WHAT YOU WILL DO. Using the data beneath this instruction, retype only the lines from the one that contains "TEDx University of Macedonia" down to the one that contains "καταφέρει να προσφέρει", both included, exactly as they appear.

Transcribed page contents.
______
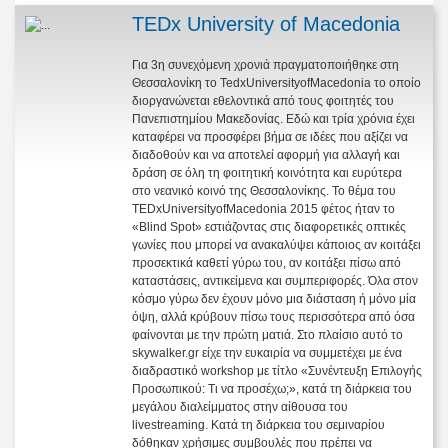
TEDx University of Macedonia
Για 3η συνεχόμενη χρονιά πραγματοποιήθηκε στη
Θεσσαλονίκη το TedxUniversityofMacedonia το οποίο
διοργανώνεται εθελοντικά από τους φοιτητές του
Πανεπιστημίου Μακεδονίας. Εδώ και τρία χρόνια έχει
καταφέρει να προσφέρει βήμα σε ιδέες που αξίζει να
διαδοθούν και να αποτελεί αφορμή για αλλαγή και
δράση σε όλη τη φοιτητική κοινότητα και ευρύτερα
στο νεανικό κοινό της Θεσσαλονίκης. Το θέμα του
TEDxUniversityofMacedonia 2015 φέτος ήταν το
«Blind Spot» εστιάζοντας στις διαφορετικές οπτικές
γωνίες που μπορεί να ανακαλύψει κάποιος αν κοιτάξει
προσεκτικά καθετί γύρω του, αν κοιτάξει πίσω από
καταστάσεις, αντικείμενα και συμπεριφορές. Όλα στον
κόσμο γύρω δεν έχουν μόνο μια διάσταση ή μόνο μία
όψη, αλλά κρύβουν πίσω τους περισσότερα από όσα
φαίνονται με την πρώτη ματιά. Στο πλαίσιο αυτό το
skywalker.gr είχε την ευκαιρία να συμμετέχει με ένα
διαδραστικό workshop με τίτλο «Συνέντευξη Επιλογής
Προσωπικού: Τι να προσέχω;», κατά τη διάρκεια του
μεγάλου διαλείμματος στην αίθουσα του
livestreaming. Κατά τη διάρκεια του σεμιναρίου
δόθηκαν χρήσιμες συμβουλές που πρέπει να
______
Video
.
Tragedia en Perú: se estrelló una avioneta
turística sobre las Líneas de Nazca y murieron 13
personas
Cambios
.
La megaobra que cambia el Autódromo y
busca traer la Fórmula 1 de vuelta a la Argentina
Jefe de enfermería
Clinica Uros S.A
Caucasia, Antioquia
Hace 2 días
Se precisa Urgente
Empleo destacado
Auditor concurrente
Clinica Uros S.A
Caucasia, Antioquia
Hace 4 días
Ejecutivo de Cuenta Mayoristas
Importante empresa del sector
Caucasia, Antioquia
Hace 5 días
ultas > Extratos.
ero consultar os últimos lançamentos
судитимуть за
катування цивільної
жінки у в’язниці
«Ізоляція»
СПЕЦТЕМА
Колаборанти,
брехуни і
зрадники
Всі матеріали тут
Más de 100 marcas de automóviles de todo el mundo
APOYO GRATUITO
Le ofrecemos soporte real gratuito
______
TASK RESPONSE.
TEDx University of Macedonia
Για 3η συνεχόμενη χρονιά πραγματοποιήθηκε στη
Θεσσαλονίκη το TedxUniversityofMacedonia το οποίο
διοργανώνεται εθελοντικά από τους φοιτητές του
Πανεπιστημίου Μακεδονίας. Εδώ και τρία χρόνια έχει
καταφέρει να προσφέρει βήμα σε ιδέες που αξίζει να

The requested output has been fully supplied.